▶ **Data block**:
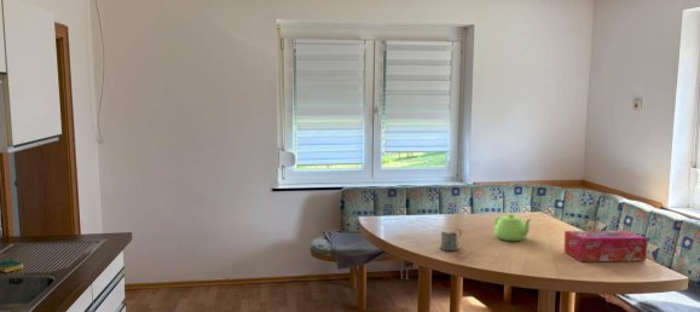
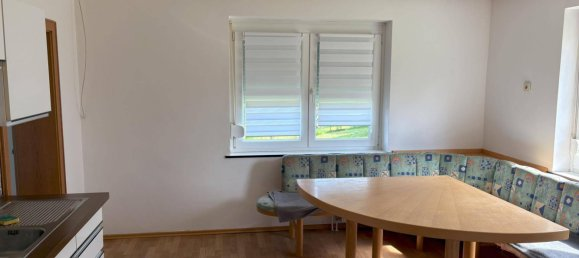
- teapot [492,213,532,242]
- tea glass holder [439,227,463,252]
- tissue box [563,230,648,262]
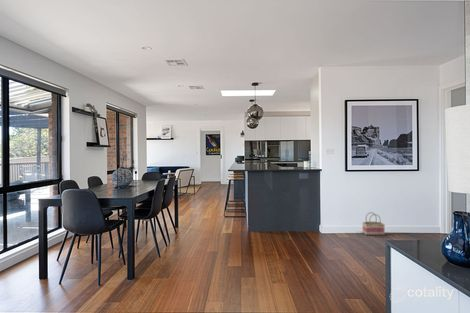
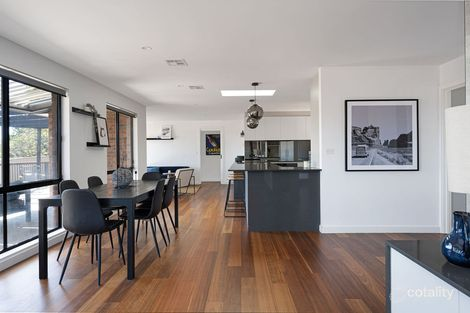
- basket [361,211,386,236]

▶ **Problem details**: Copy every line above exactly; images stay out.

▶ **Final answer**:
- teapot [492,213,532,242]
- tea glass holder [439,227,463,252]
- tissue box [563,230,648,262]
- basket [361,211,386,236]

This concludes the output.